A full 32 percent of the potential donors made it through the workup and went on to the donor surgery. Most of those who did not make it to the surgery dropped out after the first step; 144 due to medical reasons such as ABO incompatibility or because they were hepatitis carriers, though 42 dropped out voluntarily, and 24 because there was another better donor. From step two onward, there were very few dropouts. Only two potential donors were rejected for psychological reasons. An additional twenty had incompatible liver anatomy. Thirty-six did not proceed because of changes in the condition of the potential recipient.
"Step one of donor workup is logistically crucial and should be accomplished expeditiously," the authors report, since nearly 68 percent of donors who made it past the first step went on to the donor surgery. For recipients whose cases were urgent, the time for workup and evaluation of the donor was condensed, in one case completed in just 8 hours. "There was much concern on the question of coercion due the pressing situation of the rapid deterioration of the patient," the authors report, however, a gradually deteriorating patient could also be a source of pressure, they note.
"The voluntary donor should undergo careful and expeditious workup. This includes provision of salient information about donor risks, the possible harm and recipient benefit," the authors conclude. "Even though a live donor will not benefit from the operation physically, the loss from failure to save the recipient can result in much psychological remorse. Based on personal values of the donor and recipient, they should have a say."
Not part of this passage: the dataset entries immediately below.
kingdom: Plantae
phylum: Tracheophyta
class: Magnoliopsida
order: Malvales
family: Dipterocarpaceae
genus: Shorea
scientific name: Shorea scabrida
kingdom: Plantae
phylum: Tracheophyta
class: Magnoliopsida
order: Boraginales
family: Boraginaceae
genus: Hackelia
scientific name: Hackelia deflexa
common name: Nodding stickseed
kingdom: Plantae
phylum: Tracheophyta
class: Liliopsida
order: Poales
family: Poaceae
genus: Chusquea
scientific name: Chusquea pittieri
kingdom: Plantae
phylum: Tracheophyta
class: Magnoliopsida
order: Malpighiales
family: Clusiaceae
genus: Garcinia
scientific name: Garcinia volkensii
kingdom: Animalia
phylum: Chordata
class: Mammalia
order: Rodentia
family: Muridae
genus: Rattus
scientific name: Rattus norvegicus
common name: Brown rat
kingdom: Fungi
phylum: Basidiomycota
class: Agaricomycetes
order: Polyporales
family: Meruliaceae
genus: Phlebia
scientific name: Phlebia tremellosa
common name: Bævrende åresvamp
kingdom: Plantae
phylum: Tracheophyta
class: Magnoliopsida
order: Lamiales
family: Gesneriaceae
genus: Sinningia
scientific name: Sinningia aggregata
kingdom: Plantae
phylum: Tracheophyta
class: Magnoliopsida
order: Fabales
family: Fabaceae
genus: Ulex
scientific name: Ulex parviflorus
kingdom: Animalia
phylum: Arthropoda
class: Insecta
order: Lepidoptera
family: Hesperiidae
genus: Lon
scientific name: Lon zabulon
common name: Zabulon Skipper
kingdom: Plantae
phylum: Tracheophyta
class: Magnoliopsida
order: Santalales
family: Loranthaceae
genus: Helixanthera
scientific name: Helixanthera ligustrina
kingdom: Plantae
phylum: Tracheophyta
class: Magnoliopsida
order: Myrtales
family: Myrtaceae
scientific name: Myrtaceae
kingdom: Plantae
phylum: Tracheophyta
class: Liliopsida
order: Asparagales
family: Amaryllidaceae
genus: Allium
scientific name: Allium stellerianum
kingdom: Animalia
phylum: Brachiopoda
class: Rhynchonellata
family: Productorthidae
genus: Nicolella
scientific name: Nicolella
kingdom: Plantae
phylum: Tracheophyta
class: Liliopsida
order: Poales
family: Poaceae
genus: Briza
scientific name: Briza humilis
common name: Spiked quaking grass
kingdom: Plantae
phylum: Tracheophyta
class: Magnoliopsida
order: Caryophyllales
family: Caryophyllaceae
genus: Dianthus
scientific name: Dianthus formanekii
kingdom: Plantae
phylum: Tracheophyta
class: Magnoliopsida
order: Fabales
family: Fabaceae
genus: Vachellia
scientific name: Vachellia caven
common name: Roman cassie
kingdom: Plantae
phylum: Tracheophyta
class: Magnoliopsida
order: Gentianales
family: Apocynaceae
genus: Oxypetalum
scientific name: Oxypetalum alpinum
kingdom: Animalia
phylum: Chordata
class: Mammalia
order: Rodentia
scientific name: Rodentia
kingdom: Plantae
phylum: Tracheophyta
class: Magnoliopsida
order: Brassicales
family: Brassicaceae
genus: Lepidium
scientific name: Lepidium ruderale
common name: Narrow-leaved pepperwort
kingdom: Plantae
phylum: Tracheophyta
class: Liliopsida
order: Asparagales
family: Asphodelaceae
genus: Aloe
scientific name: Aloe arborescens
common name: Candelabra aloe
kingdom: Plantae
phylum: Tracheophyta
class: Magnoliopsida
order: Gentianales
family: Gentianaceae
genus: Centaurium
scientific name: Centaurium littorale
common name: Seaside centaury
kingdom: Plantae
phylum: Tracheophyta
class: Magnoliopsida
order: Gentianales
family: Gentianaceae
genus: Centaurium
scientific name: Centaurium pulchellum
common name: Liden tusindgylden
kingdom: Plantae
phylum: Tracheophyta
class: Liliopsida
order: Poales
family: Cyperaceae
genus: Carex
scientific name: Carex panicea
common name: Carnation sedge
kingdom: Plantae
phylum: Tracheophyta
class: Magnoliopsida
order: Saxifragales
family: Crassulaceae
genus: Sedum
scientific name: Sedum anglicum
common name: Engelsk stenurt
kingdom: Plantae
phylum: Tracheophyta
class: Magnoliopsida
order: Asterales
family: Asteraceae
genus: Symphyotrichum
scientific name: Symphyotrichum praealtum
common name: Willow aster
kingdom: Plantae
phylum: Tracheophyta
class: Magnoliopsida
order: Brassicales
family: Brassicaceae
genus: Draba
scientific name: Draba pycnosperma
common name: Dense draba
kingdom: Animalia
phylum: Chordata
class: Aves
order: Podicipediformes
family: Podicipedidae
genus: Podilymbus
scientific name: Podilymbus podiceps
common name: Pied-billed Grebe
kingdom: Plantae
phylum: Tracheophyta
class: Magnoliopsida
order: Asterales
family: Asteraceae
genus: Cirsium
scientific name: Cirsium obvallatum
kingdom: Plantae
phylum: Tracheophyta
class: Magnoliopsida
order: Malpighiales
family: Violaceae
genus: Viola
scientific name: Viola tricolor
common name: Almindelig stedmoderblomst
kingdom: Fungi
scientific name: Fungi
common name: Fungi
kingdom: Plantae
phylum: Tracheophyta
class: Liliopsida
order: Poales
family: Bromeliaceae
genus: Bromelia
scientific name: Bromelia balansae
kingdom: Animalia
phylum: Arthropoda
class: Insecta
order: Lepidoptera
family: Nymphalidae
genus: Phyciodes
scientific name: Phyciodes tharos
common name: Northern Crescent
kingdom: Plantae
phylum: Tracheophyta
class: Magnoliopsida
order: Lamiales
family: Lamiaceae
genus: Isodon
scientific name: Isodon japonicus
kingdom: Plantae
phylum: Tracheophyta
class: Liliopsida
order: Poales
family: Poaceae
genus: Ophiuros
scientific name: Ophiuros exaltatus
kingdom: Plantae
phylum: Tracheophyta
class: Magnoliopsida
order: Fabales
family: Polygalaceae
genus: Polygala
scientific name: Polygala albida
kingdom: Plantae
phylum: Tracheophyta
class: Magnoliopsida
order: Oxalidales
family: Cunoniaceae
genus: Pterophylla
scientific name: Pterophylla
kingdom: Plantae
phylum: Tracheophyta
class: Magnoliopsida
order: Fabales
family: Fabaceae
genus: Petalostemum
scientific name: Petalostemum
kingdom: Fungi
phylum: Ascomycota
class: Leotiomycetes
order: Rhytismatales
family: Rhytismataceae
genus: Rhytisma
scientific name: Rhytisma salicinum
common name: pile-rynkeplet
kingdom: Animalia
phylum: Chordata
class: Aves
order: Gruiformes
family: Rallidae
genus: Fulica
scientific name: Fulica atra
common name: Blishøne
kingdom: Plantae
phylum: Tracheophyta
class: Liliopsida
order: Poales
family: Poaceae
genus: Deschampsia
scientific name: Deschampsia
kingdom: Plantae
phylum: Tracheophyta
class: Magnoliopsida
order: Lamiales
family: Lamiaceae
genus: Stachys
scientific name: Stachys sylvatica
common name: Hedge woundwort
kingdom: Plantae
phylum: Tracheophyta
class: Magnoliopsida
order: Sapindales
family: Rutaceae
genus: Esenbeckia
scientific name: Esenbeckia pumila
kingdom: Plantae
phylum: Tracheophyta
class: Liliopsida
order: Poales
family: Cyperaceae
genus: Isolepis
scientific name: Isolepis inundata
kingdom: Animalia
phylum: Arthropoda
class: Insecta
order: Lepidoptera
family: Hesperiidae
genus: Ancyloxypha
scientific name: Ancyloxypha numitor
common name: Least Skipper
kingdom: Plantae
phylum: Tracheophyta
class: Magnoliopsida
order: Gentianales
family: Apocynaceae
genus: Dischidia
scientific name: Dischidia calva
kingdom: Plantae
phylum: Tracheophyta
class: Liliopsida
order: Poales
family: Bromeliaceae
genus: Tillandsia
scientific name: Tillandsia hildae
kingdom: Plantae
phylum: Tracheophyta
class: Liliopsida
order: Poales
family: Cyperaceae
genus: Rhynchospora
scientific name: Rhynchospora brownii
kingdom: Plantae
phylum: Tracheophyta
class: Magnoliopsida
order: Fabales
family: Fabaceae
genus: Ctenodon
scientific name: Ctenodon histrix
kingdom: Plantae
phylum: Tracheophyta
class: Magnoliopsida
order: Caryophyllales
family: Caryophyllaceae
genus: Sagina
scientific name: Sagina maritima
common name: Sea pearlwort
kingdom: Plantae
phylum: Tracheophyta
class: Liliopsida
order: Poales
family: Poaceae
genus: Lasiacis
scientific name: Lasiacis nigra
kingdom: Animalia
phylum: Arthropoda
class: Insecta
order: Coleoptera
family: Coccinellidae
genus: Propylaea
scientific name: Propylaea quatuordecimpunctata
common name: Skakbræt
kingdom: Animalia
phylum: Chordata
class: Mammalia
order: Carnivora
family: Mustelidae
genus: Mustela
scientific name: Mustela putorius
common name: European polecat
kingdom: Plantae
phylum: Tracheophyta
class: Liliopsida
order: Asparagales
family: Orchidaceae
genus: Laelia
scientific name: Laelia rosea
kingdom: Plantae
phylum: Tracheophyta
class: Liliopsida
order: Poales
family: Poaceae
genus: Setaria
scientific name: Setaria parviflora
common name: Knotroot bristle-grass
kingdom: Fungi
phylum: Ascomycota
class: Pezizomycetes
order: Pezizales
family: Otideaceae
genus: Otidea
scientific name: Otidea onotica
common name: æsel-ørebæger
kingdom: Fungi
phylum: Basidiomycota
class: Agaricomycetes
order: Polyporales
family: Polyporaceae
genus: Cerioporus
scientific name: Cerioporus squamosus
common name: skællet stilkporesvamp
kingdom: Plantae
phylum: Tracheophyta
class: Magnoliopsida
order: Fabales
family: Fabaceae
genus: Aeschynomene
An accompanying editorial by Robert Fisher of Virginia Commonwealth University applauds the high proportion of living donors who made it to surgery in the report by Chan et. al. He also supports expeditious workups at experienced transplant centers for "high urgency" recipients.
"To further the spirit of "voluntarism" and to increase the understanding of the potential donors," he says, "we have always included psychological and social work interview in the first step." They also encourage potential donors to contact past donors to learn about their experiences. "This simple addition has caused no inefficiency and has furthered the respect and transparency of the donor process," he concludes.